A small group of youths near to the old woman began to cat-call, as they would a prostitute out alone too late.

“Bán, for god’s sake—”

I am not Bán. I am Julius Valerius. Your gods are not my god.

In the time it took to think this, to repeat it, seeking certainty, Valerius lost control of the crowd. Caradoc’s voice had cracked like a whip above the tumult, losing him what small sympathy his position might have garnered. The crowd booed. From the rear ranks, someone made the sound of a horn blowing the legionary order to advance.

The driver of the captives’ cart, who had been chosen for his youth and beauty before any ability to deal with complex matters of imperial decorum, let the grey horses idle to a halt. Caught by the noise, the teamsters driving the mule carts did likewise; their orders had been to keep the procession intact. The cat-calls, trumpet-noises and whistles grew to a common jeering, gathering rhythm with volume.

Valerius cursed, looking round for help.

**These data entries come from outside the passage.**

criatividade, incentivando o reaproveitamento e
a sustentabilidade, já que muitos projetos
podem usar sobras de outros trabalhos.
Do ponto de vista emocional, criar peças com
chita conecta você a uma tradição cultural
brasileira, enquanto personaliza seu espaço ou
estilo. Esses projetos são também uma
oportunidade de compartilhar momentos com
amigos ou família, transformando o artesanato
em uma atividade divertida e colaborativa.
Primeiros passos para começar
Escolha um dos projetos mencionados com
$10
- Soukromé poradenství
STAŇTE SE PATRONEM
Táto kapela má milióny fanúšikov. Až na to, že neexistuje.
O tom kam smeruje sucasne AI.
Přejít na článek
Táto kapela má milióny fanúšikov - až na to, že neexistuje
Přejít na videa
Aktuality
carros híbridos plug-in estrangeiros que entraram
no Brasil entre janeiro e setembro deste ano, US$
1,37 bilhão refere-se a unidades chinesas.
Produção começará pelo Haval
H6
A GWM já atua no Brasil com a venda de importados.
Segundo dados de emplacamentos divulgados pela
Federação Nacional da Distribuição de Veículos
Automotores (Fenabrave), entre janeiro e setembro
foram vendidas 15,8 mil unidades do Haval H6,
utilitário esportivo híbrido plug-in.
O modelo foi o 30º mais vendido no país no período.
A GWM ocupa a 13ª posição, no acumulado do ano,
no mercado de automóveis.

He had dealt with crowds often enough to know their patterns. Soon, they would begin the slow, taunting hand-clap of the circus and soon after that there would be blood; the century of Urban Guard escorting them was not enough to prevent it. A movement on the cart caught his attention. Swearing passionately, he wrenched the mare back.

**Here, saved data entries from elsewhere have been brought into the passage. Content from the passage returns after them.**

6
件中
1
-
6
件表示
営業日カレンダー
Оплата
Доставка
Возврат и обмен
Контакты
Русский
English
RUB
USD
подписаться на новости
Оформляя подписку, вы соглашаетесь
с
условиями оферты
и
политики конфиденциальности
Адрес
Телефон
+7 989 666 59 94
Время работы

Caradoc was contained, but only barely so. A Praetorian legionary was at the cart’s side; his drawn sword was all that prevented the prisoner from jumping down.

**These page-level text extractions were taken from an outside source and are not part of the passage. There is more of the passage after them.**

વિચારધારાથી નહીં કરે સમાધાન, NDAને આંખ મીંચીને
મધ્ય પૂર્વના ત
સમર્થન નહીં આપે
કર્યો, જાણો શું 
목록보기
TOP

Dressed in the ludicrous lead-stitched armour, with clay sworls flaking from his cheeks, Caradoc radiated anger. His eyes locked with Valerius’. If ever the one god lived in a man, he did so now. The blazing gold hair was the newly risen sun, the fury fuelled by centuries of imperfect worship. In perfection was beauty and astonishing nobility. That it
should come here and now, in this man, was unthinkable sacrilege. Valerius felt his diaphragm clench and fought not to vomit.

The grey gaze could not be broken. The immeasurable voice of the god said, “See
to her. Now.”

The part of himself that dismounted and knelt by the old woman was not one that Valerius remembered with any certainty. When he spoke, it was at first in a language he had neither heard nor spoken in nearly twenty years. With considerable effort, he set aside the tongue of his ancestors and repeated his question in Eceni, Gaulish and finally Latin, working his way from distant youth to adulthood. Only at the last did the old woman understand him. “Grandmother, where are you hurt?”